I had a seminar participant relate this story to me recently, and I just have to pass it on. I’ve edited this a little, particularly the geography.
A lawyer walks into a furrier in Miami and purchases a $70,000 fur coat. He tells the clerk to ship it to Atlanta…it is, after all, a gift. The clerk doesn’t charge sales tax because the coat was shipped out of the state. And we all know that there’s no sales tax on an interstate sale, right?
The store gets audited by the Florida Department of Revenue. They assess the retailer roughly $6,000 sales tax on this sale, as well as many others.

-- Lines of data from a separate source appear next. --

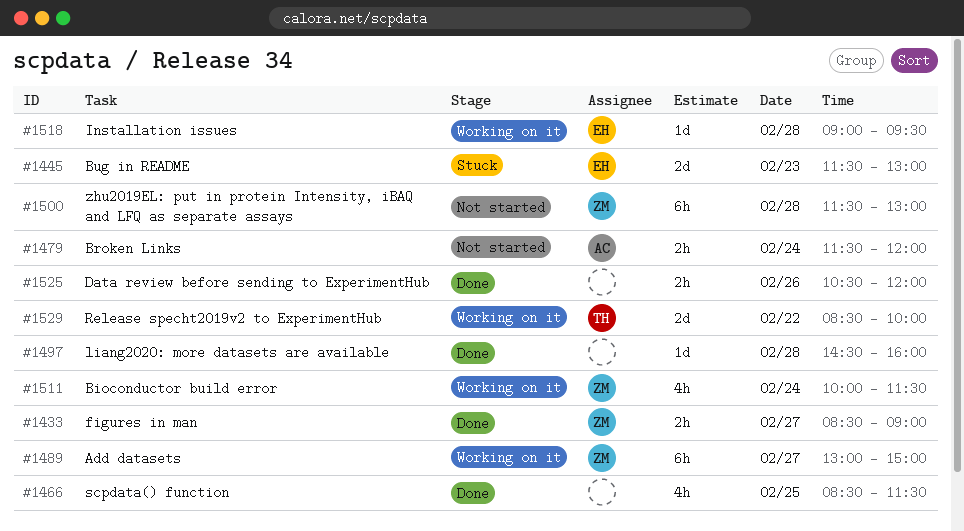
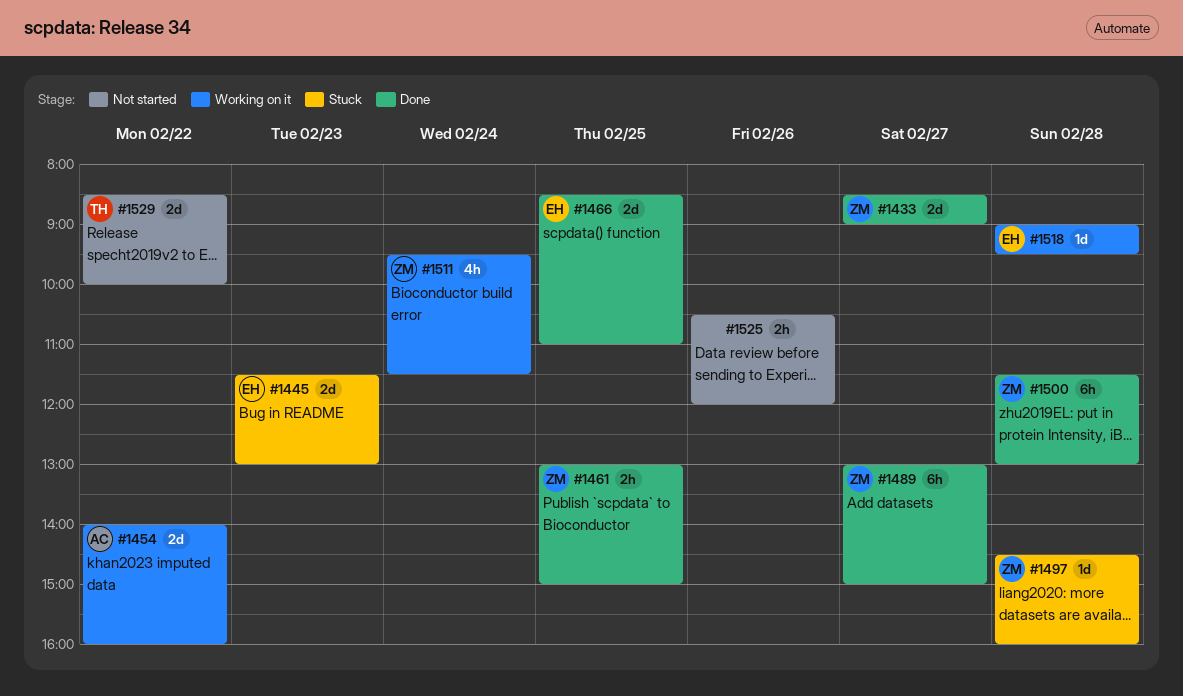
#1433, estimate: 2h -> 2d
#1454: none -> present
#1461: none -> present
#1466, owner: none -> EH
#1466, estimate: 4h -> 2d
#1466, ends: 11:30 -> 11:00
#1479: present -> none
#1489, status: Working on it -> Done
#1497, status: Done -> Stuck
#1497, owner: none -> ZM
#1500, status: Not started -> Done
#1511, begins: 10:00 -> 09:30
#1525, status: Done -> Not started
#1529, status: Working on it -> Not started

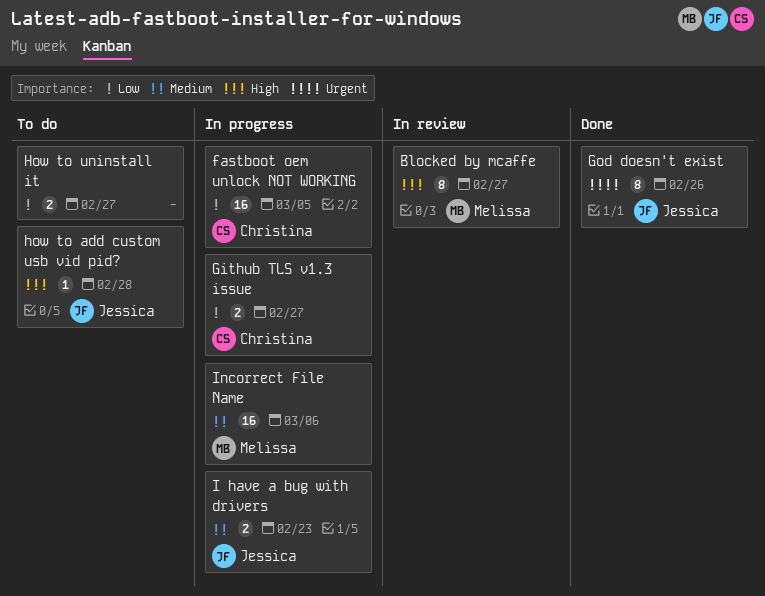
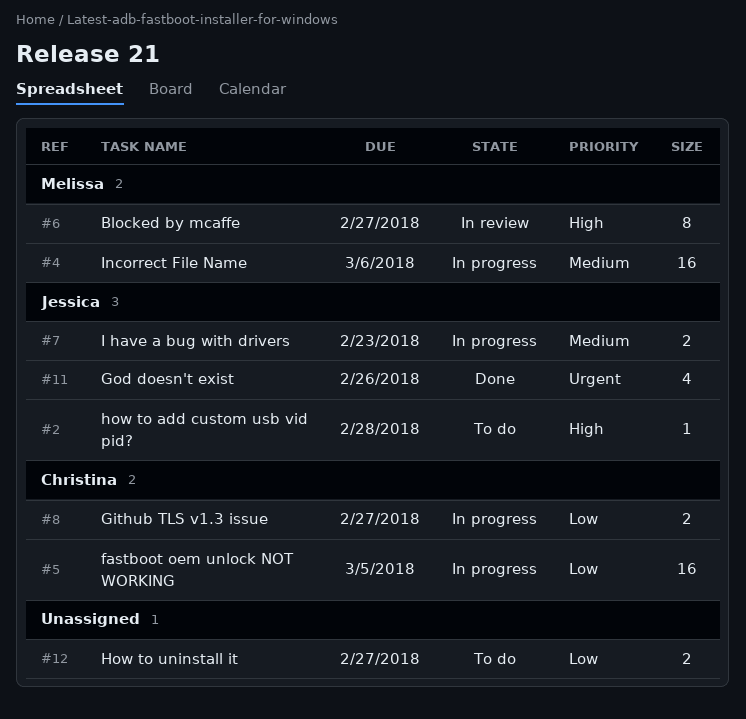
God doesn't exist, estimate: 8 -> 4

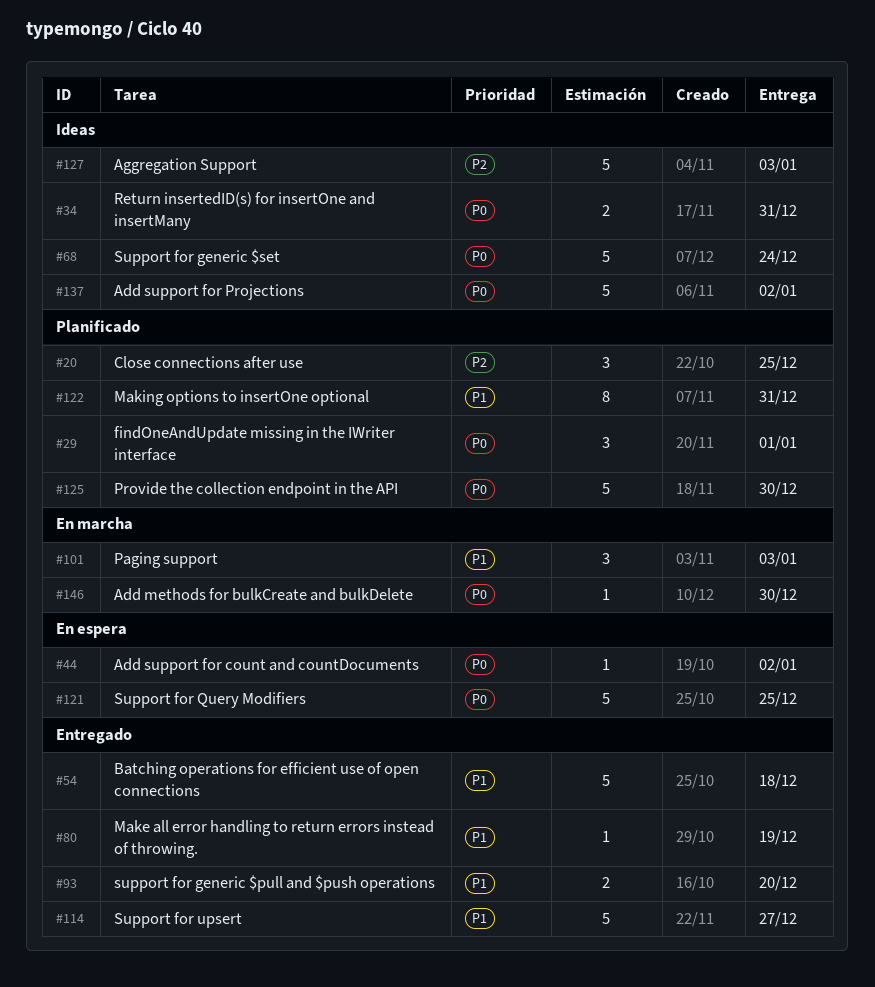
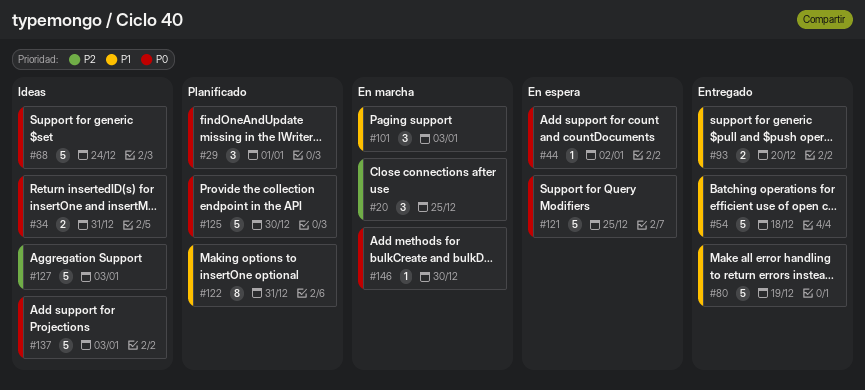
#20, status: Planificado -> En marcha
#80, estimate: 1 -> 5
#114: present -> none
#137, due: Jan 2 -> Jan 3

You see, it really wasn’t non-taxable because it was shipped out of the state. The coat was in the store when the customer purchased it. Only AFTER the customer had control over the coat was it then shipped out of Florida. The customer could, after the sale was rung up, have changed his mind and taken the coat with him. Therefore, the store should have charged him sales tax. This is the logic. Enforcement is spotty on this. But a few states, like Florida, codify this in the statutes.
Of course, the store then billed the customer for the $6,000 in taxes they failed to charge him. They sent an invoice, with a very apologetic letter to his home.
The customer came home from work that night, and his wife asked him about the $70,000 fur coat that she never received. He’s now divorced.
So the penalties for evading sales tax can be more than just the taxes.